Потом снял с себя одежду, выжал и, чтобы разогреться, полез по углу дома на чердак.
На чердаке, около самого края, я обнаружил волосяную веревку. Она давно уже валялась тут, мы с Шуркой поднимали на ней сюда всякую всячину.
«А вот я сейчас докажу, что я тоже не лыком шит, – подогретый удачей, подумал я. – Привяжу ее к концу крыши, ж-жик! – и съеду вниз, как с катушки».
Взяв веревку, я перебрался на крышу и привязал один конец к выступающему с торца коньку. Потом бросил другой конец вниз и невольно зажмурился: до земли было метров пять. Но тут словно кто-то подтолкнул меня в бок: «Генкины дружки не боялись. Спущусь как раз вон на то бревно, а потом пойду будить наших». Я закрыл глаза, обеими руками ухватился за веревку и стал торопливо сползать с конька крыши. В это время в доме скрипнула дверь, потом хлопнула калитка, и я услышал сердитый голос отца:
– Спрыгни, вот только попробуй, спрыгни!
Я было хотел подтянуться, но почувствовал, что веревка под моими руками стала расползаться, неуклюже дернулся и вместе с лопнувшей около самого узла веревкой полетел вниз на распластавшееся внизу бревно.

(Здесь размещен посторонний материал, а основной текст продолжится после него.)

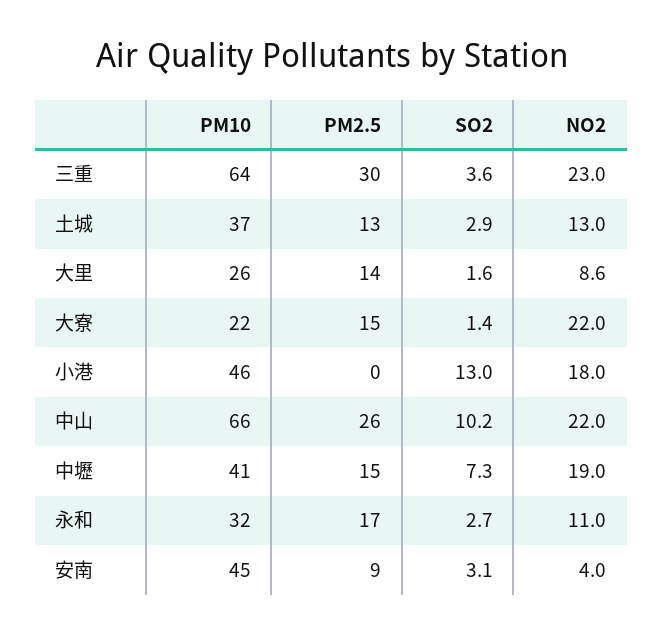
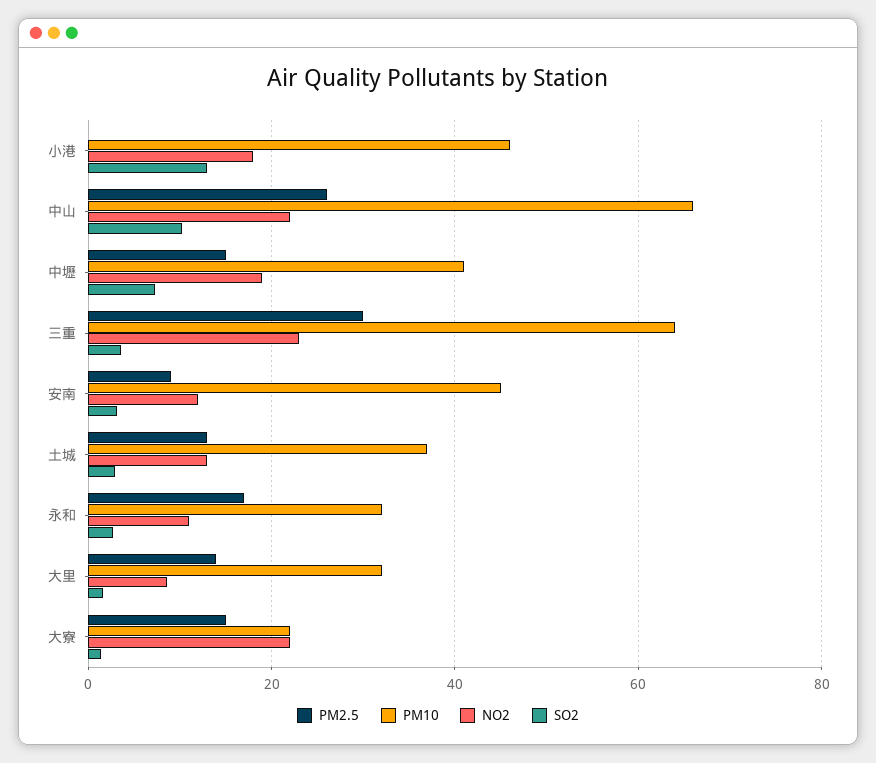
  {
    "PM10": {
      "三重": 64,
      "土城": 37,
-     "大里": 26,
+     "大里": 32,
      "大寮": 22,
      "小港": 46,
      "中山": 66,
      "中壢": 41,
      "永和": 32,
      "安南": 45
    },
    "PM2.5": {
      "三重": 30,
      "土城": 13,
      "大里": 14,
      "大寮": 15,
      "小港": 0,
      "中山": 26,
      "中壢": 15,
      "永和": 17,
      "安南": 9
    },
    "SO2": {
      "三重": 3.6,
      "土城": 2.9,
      "大里": 1.6,
      "大寮": 1.4,
      "小港": 13,
      "中山": 10.2,
      "中壢": 7.3,
      "永和": 2.7,
      "安南": 3.1
    },
    "NO2": {
      "三重": 23,
      "土城": 13,
      "大里": 8.6,
      "大寮": 22,
      "小港": 18,
      "中山": 22,
      "中壢": 19,
      "永和": 11,
-     "安南": 4
+     "安南": 12
    }
  }

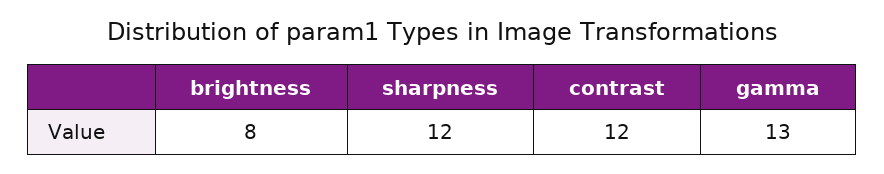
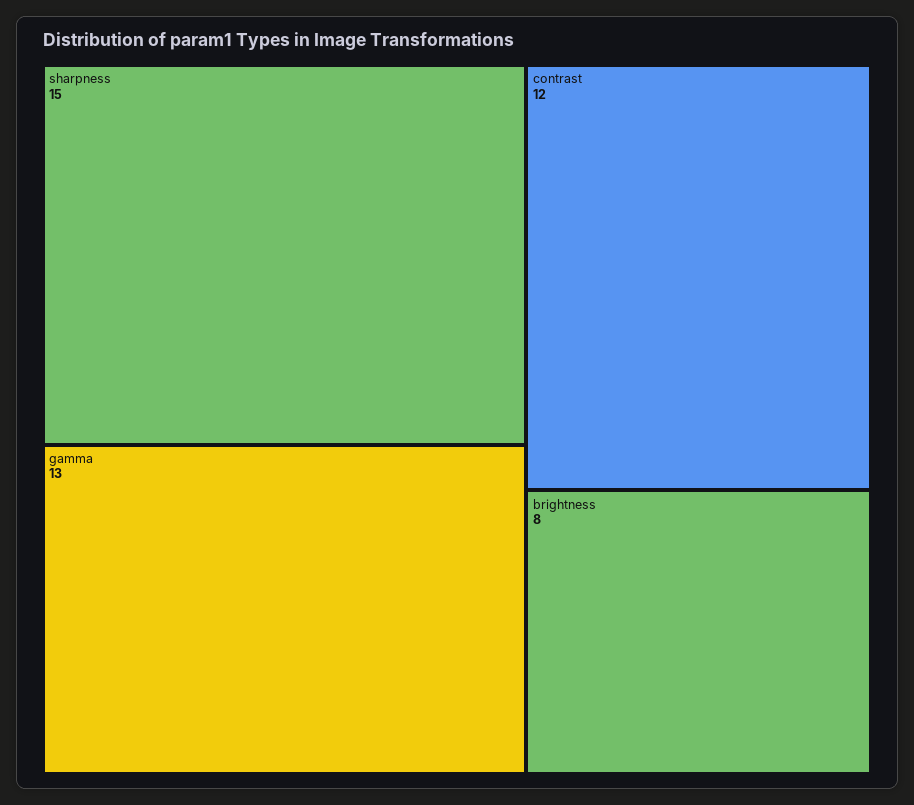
  {
    "brightness": 8,
-   "sharpness": 12,
+   "sharpness": 15,
    "contrast": 12,
    "gamma": 13
  }

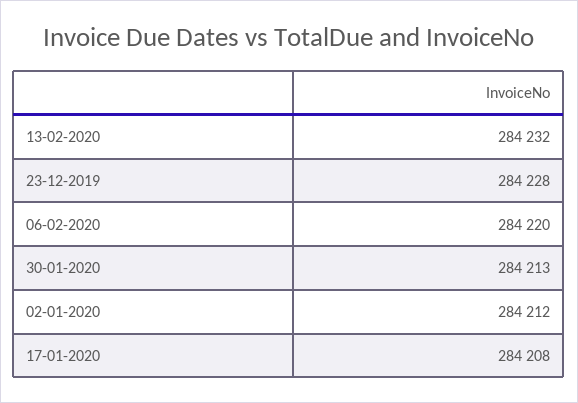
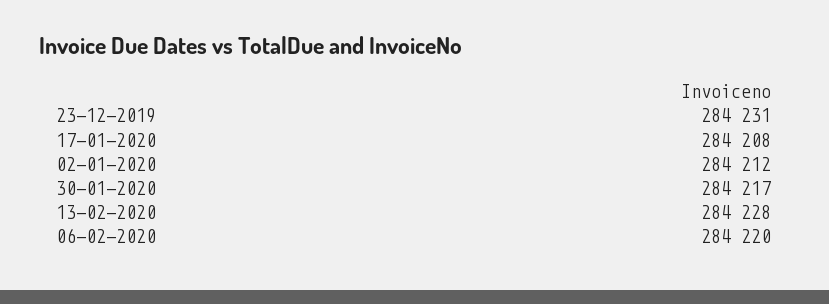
  {
-   "13-02-2020": 284232,
+   "13-02-2020": 284228,
-   "23-12-2019": 284228,
+   "23-12-2019": 284231,
    "06-02-2020": 284220,
-   "30-01-2020": 284213,
+   "30-01-2020": 284217,
    "02-01-2020": 284212,
    "17-01-2020": 284208
  }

Потом я почему-то очутился на кровати, и около меня истошно завопил Шурка: «Васька по-ме-ер!». Потом меня куда-то понесли, дробью застучали колеса, и кто-то повторял бесконечную фразу: «Проклятое, проклятое, проклятое место». «Считай, считай, считай…» – приказывал другой голос. Я досчитал до пятнадцати и словно куда-то провалился.
Пришел я в себя в какой-то странной голубовато-зеленой комнате. На единственном окне маятником раскачивалась плотная штора. Через круглую дырку в ней пробивался яркий пучок света, и по стене безалаберно прыгал солнечный зайчик. В ушах шумело, голова была словно набита мякиной. Ужасно хотелось пить, нестерпимо зудился живот.